INSTRUCTIONS FOR THE TASK: Repeat the records verbatim and leave the pictures out of your copy.

SOURCE DATA:
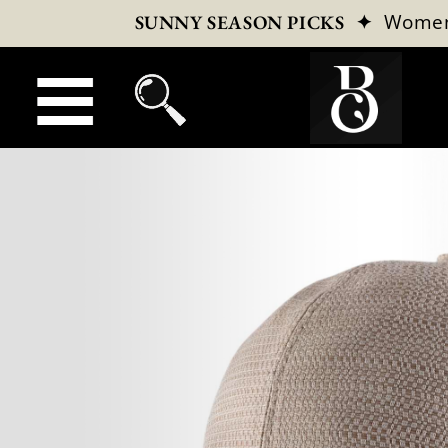
✦
Wome
SUNNY SEASON PICKS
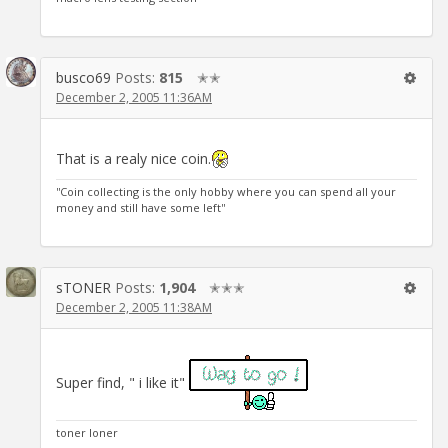
busco69
Posts:
815
✭✭
December 2, 2005 11:36AM
That is a realy nice coin.
''Coin collecting is the only hobby where you can spend all your
money and still have some left''
sTONER
Posts:
1,904
✭✭✭
December 2, 2005 11:38AM
Super find, " i like it"
toner loner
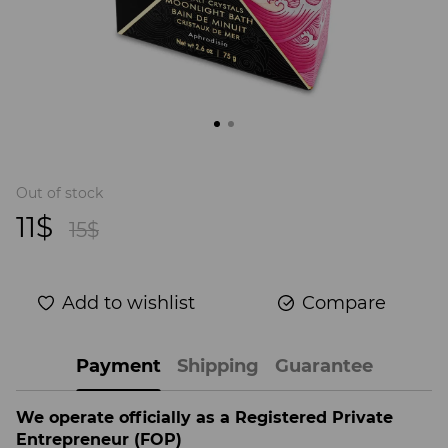
Out of stock
11$
15$
Add to wishlist
Compare
Payment
Shipping
Guarantee
We operate officially as a Registered Private
Entrepreneur (FOP)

OUTPUT BELOW:
✦
Wome
SUNNY SEASON PICKS
busco69
Posts:
815
✭✭
December 2, 2005 11:36AM
That is a realy nice coin.
''Coin collecting is the only hobby where you can spend all your
money and still have some left''
sTONER
Posts:
1,904
✭✭✭
December 2, 2005 11:38AM
Super find, " i like it"
toner loner
Out of stock
11$
15$
Add to wishlist
Compare
Payment
Shipping
Guarantee
We operate officially as a Registered Private
Entrepreneur (FOP)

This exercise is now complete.